Vendite promozionali nei negozi Il Comune valuta un periodo-bis

10 Gennaio 2023

L’assessore Pantalone: lanceremo questa idea insieme ai negozianti al termine degli sconti stagionali L’obiettivo è offrire merce a prezzi bassi in un fine settimana o in concomitanza con alcuni eventi 

CHIETI. «Insieme ai commercianti vorremmo valutare un periodo di vendite promozionali nei negozi della città da poter mettere in campo al termine dei saldi stagionali». Così l'assessore al commercio, Manuel Pantalone, lancia un invito ai negozianti teatini e chiede che «in una prossima riunione si possa far emergere la loro volontà o meno di partecipare». La proposta vedrà così la nascita di «un'iniziativa tematica che si terrà in giornate specifiche».
L'idea prevede che le vendite promozionali vengano proposte al pubblico «al termine dei saldi stagionali ed entro l'inizio della stagione estiva», precisa l'assessore che ipotizza di presentare la scontistica «in un fine settimana dedicato al commercio o in concomitanza con i prossimi eventi in città».

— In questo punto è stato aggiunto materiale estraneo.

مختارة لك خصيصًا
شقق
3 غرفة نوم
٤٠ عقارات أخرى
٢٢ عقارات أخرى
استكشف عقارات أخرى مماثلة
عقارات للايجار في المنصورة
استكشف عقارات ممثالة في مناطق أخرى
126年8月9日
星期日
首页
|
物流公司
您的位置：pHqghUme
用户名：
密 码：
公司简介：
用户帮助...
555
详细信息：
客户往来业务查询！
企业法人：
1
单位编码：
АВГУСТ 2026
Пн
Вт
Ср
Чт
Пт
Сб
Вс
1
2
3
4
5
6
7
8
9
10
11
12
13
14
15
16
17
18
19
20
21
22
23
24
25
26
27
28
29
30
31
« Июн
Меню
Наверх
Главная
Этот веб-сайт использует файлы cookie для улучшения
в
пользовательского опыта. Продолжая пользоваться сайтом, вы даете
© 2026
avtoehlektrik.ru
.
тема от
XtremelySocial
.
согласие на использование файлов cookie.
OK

Le future vendite promozionali, però, si differenziano dai saldi stagionali che ci sono in questi giorni nei negozi cittadini perché, specifica l'assessore «si contraddistinguono per essere proposte in un momento eccezionale e non in un periodo ben stabilito come gli attuali saldi».

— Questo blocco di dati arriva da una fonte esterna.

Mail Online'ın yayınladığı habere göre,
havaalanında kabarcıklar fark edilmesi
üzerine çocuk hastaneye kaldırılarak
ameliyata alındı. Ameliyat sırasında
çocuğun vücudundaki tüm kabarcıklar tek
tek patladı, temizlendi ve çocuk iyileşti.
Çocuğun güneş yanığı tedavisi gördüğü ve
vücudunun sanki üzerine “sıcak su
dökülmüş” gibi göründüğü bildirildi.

La scontistica «eccezionale» quindi, non sarà obbligatoria per i commercianti e «l'adesione starà alla facoltà e volontà della singola attività commerciale», spiega, «chi vorrà partecipare si organizzerà proponendo un’apposita comunicazione e informazione ai clienti».
Dal Colle allo Scalo, nei negozi della città sono iniziati i saldi invernali e, dopo il periodo di fermo a causa della pandemia da coronavirus, i saldi stagionali si presentano come un’occasione per ridare slancio alle casse dei commercianti.
Ed è proprio in questo senso che nasce l'iniziativa proposta dall'assessorato al commercio. «Sarà un'occasione per ridare ossigeno alle attività commerciali», afferma Pantalone «da un parte si potranno aiutare i negozi a vendere i prodotti che sono in eccedenza di stock o che non si sono riusciti a vendere, e dall’altra si cercherà di incentivare il commercio nei piccoli negozi della città ed essere accattivanti nei confronti della clientela».
Le vendite promozionali, ricorda l'assessore, «sono previste dal quadro normativo ma verranno comunque valutate e decise in sinergia con la categoria». La proposta commerciale «potrà essere finalizzata anche all'ideazione di eventi a tema come quelli di alcuni anni fa», conclude Pantalone ricordando che «in occasione della notte del commercio le attività aperte avevano organizzato singolarmente iniziative, come musica dal vivo, attirando molti clienti».